TW: Our one-on-one financial counseling services support our guests by completing a spending plan together and reviewing their credit history. Then we create an action plan with their short-term and long-term goals. Our financial wellness staff provides support and accountability with these goals as well as giving financial tips to support them. A couple of tangible ways of building credit are to make all payments on time and to stay within 30% of your credit limit.  

TL: Often people who are struggling financially have a lot of debt that can seem impossible to pay off. How do you help your clients tackle their debt?

TW: Debt can be very overwhelming and even traumatizing.  To minimize this, we remind our guests that financial freedom is a marathon, not a sprint.  We break down their short-term goals into achievable action steps that they can take over a month.  The first step is to make sure that all bills are getting paid on time.  The second step is to develop a small emergency savings account.  The third step is to start paying off debt, paying off smaller bills one at a time and using the “snowball” effect to pay off larger debts.
TL: How long do you work with someone to turn around their lives financially and what are the benefits when they are able to complete your program?

TW: The amount of time we spend with our guests varies by their needs. Some of our guests only need one or two visits to recognize that they are financially independent.  Some of our guests work with us for over a year.  The average guest probably works with us from four to 12 months.  The goals to complete our program are to have a balanced budget and meet their own financial goals, which are different for each person.  Some financial goals might be an improved credit score, building a savings account, saving a home from foreclosure, or purchasing a home.  
TL: What are some of the success stories of your clients?

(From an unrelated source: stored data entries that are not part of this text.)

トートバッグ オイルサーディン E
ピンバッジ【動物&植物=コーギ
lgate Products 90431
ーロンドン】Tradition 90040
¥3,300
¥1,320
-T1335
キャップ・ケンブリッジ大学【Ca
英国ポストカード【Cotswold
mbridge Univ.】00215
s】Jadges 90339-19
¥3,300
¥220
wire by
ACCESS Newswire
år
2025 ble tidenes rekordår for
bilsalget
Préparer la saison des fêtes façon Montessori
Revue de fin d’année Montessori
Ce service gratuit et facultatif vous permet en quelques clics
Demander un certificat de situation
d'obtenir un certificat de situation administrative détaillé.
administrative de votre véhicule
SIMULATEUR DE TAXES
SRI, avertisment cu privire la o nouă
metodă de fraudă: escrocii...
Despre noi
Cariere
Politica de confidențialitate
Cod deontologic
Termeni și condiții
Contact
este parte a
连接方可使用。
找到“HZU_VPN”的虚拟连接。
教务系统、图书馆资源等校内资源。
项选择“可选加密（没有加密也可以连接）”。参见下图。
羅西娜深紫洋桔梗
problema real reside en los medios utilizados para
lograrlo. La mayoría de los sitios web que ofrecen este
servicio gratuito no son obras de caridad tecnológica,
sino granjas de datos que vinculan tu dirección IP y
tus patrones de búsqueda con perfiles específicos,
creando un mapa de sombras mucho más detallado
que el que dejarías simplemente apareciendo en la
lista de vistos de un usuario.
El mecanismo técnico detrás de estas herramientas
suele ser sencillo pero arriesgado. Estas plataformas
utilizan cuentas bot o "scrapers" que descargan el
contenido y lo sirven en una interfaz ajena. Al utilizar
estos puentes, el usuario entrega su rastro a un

TW: I had a client come to pre-purchase counseling with high debt on at least six credit cards. With my encouragement, she made goals on what to do when she received her tax return and potential stimulus check. Her goals were to pay off debts and build savings. She was able to pay off all of her credit cards and is now debt free. She told me, "I feel so great and grateful that I got a stimulus to help me and for your help. I know I got myself into this mess, and with everything I was able to get out. I have learned a lot about myself, and I love the path I’m on right now."

We had a participant from a homebuyer education class who did not know where to start in the homebuying process. They were very scared and overwhelmed.  After taking the class, they gained confidence and realized that they could fulfill their dream of buying a house. Approximately six months later, they bought their first home in Holland.

TL: How can people qualify for help from CAH to build their credit scores?

TW: We don’t have any qualifications or income guidelines for our financial wellness programs.  All of our programs are free of charge and are available to anyone in our community who would like financial support.  

TL: Since opening the Food Club this year, how has that changed how you help clients?

TW: It’s wonderful to have our financial wellness services at the same site as our Food Club, as in previous years our team was at a different service site.  We can greet our members as we see them shop, and if shoppers have questions, we are right on site to answer them.  Our clients can also shop for food and have a financial wellness appointment in the same time frame, which is an added convenience.